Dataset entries
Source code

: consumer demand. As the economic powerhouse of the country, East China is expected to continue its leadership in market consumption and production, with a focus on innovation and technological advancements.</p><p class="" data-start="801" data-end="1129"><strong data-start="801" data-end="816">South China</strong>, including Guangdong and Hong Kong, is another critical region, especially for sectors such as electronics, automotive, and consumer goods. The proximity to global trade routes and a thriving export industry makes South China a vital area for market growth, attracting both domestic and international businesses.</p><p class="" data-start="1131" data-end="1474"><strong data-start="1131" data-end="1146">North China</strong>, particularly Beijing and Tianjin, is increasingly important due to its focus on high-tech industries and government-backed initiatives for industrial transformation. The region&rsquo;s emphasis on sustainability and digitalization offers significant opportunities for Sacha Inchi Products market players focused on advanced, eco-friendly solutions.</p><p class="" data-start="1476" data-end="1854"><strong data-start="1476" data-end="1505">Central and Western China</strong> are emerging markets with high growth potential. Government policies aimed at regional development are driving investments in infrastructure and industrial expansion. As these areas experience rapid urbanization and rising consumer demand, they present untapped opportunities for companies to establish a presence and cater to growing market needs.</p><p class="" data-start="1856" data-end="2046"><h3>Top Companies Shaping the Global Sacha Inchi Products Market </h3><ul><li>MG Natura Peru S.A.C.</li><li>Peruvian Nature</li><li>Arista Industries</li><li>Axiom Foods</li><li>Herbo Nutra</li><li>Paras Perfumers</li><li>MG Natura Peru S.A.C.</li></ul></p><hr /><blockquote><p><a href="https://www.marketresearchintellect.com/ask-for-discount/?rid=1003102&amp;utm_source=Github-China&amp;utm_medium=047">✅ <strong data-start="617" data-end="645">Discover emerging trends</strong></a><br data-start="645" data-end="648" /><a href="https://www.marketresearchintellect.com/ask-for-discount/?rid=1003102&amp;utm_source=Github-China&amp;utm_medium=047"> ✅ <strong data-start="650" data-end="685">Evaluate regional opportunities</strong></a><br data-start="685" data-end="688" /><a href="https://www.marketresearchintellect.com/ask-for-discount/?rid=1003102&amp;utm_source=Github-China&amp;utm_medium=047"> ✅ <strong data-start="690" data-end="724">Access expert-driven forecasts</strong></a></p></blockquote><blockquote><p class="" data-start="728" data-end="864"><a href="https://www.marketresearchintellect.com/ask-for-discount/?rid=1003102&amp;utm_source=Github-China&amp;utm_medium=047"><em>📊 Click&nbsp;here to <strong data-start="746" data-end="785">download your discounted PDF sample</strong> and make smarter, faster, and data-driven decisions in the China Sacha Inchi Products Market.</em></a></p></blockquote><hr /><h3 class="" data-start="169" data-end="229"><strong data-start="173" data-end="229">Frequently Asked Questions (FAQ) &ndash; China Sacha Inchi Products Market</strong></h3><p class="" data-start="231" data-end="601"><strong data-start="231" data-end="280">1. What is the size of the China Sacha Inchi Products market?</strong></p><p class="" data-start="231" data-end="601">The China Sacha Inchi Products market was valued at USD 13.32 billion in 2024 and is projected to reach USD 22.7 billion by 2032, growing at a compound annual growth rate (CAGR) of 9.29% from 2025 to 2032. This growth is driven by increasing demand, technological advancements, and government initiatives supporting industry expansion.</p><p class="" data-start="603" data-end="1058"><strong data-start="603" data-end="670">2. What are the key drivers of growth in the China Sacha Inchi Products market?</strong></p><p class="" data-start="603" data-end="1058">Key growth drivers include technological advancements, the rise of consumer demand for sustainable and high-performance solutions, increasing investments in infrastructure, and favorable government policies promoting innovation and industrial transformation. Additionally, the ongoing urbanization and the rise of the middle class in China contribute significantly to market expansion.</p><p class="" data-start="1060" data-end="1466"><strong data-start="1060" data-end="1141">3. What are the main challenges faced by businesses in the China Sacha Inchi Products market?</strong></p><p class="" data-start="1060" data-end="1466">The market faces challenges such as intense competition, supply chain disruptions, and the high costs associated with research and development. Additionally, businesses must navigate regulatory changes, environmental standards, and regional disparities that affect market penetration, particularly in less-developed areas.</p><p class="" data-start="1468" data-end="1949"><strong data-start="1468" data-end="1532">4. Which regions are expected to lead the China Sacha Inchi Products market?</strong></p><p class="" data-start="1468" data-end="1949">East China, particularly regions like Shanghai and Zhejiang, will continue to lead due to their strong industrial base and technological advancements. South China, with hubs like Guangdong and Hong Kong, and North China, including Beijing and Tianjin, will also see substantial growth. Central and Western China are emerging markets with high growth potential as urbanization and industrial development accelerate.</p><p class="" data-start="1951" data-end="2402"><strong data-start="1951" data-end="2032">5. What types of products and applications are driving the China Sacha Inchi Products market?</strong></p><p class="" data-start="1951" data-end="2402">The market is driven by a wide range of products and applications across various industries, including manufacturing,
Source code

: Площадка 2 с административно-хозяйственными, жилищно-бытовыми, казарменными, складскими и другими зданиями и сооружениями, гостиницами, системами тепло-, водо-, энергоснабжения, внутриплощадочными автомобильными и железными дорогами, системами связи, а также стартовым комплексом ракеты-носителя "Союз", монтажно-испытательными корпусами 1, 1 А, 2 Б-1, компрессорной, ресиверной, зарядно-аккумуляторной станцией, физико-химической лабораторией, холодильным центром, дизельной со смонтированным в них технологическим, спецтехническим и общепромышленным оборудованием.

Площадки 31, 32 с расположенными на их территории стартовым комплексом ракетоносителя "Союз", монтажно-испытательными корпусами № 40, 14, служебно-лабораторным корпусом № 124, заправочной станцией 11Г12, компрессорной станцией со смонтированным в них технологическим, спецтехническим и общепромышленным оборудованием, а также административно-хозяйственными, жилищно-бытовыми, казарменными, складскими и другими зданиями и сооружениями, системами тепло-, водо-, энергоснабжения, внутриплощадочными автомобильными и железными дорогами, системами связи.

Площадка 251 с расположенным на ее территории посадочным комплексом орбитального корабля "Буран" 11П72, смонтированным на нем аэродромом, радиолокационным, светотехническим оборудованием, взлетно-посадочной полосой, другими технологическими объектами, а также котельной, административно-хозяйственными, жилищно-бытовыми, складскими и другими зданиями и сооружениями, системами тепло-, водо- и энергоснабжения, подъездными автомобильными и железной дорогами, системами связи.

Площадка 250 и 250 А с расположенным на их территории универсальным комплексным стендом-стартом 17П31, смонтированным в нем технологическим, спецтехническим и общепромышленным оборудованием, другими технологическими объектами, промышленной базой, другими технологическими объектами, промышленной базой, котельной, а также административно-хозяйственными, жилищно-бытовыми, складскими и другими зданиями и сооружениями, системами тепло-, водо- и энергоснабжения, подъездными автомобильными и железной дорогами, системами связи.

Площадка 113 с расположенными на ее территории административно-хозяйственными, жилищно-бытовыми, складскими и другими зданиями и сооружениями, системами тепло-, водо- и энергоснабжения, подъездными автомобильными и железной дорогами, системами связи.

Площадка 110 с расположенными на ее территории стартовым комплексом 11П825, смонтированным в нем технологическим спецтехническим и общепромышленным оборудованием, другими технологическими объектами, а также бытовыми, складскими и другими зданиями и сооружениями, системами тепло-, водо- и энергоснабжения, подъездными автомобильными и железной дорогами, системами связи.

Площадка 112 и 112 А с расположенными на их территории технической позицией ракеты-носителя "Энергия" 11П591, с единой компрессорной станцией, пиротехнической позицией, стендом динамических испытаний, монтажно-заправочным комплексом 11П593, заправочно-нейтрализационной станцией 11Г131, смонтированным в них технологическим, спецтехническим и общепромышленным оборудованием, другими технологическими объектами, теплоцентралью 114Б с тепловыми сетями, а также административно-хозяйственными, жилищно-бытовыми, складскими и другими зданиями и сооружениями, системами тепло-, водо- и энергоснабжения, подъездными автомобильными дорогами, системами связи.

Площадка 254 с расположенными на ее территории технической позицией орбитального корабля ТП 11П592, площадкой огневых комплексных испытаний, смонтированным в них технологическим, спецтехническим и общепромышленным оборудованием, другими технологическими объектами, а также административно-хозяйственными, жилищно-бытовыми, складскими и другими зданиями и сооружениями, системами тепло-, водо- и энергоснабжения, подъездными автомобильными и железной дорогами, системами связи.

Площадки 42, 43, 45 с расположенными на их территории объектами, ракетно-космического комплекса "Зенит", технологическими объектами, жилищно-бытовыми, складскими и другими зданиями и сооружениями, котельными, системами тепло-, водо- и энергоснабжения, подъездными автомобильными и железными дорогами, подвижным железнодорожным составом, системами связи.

WORK TO COMPLETE ▸
Render the lines of the items as a Markdown table with the columns Row and Line, starting with the line containing "Площадка 250 и" and going on through the line containing "Площадка 113 с". Number each row and omit blank lines.

RESPONSE ▸
| Row | Line |
|---|---|
| 1 | Площадка 250 и 250 А с расположенным на их территории универсальным комплексным стендом-стартом 17П31, смонтированным в нем технологическим, спецтехническим и общепромышленным оборудованием, другими технологическими объектами, промышленной базой, другими технологическими объектами, промышленной базой, котельной, а также административно-хозяйственными, жилищно-бытовыми, складскими и другими зданиями и сооружениями, системами тепло-, водо- и энергоснабжения, подъездными автомобильными и железной дорогами, системами связи. |
| 2 | Площадка 113 с расположенными на ее территории административно-хозяйственными, жилищно-бытовыми, складскими и другими зданиями и сооружениями, системами тепло-, водо- и энергоснабжения, подъездными автомобильными и железной дорогами, системами связи. |